Document section

Monday, April 7, 2014

Kiddush with Grace

Joshua Berman from Mosaic for Times of Israel

This was an academic conference like no other.

Kiddush with GraceBarely an hour after landing in Houston, following 19 hours of travel from Tel Aviv, I found myself sitting in the courtside front row of Toyota Center, home to the NBA Houston Rockets. The fourteen biblicists, archaeologists, and Egyptologists flown in were special guests at this January night’s game against the Oklahoma City Thunder. Three feet in distance and a foot in height were all that stood between me and scoring sensation Kevin Durant. It was a pinch-me, Willy Wonka moment. But it was hardly the last.

The next morning we arrived at the conference site, the well-kept 40 acre estate of a prominent Houston attorney. The eye is drawn to a magnificent Gothic library, housing over 100,000 volumes devoted to the Bible and religion. Adjacent is the attorney’s private chapel where the conference proceedings would be held: a full scale replica of a sixth century Greek Orthodox church, replete with masonry, vaults, two-foot thick walls, frescoes of biblical scenes, and pews for nearly 300 people.

But between the two edifices you see narrow gauge train tracks, the type you see at the zoo, or at an amusement park. Walk a little further into the estate (we were encouraged to) and you come across a full size replica of a 1940′s retro-style station house. Dummies in period dress wait for the train. And then there’s the train: Thomas the Tank engine, hooked to cars for forty passengers. A certain whiff redirects your attention to the llama corral, and the enormous lemur enclosure. Where am I? The NBA? Oxford? Byzantium? Neverland?

Data segment
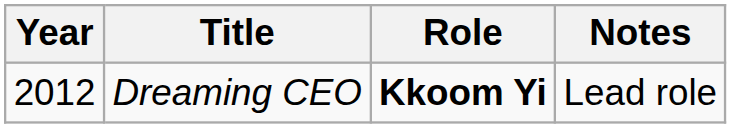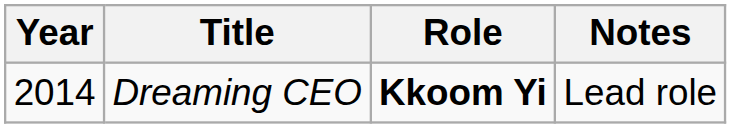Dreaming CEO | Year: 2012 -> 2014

Task
In the text about the Houston conference, repeat the passage between "But between the" and "Oxford? Byzantium? Neverland?", inclusive, switching "llama" to "alpaca".

Response for this exercise
But between the two edifices you see narrow gauge train tracks, the type you see at the zoo, or at an amusement park. Walk a little further into the estate (we were encouraged to) and you come across a full size replica of a 1940′s retro-style station house. Dummies in period dress wait for the train. And then there’s the train: Thomas the Tank engine, hooked to cars for forty passengers. A certain whiff redirects your attention to the alpaca corral, and the enormous lemur enclosure. Where am I? The NBA? Oxford? Byzantium? Neverland?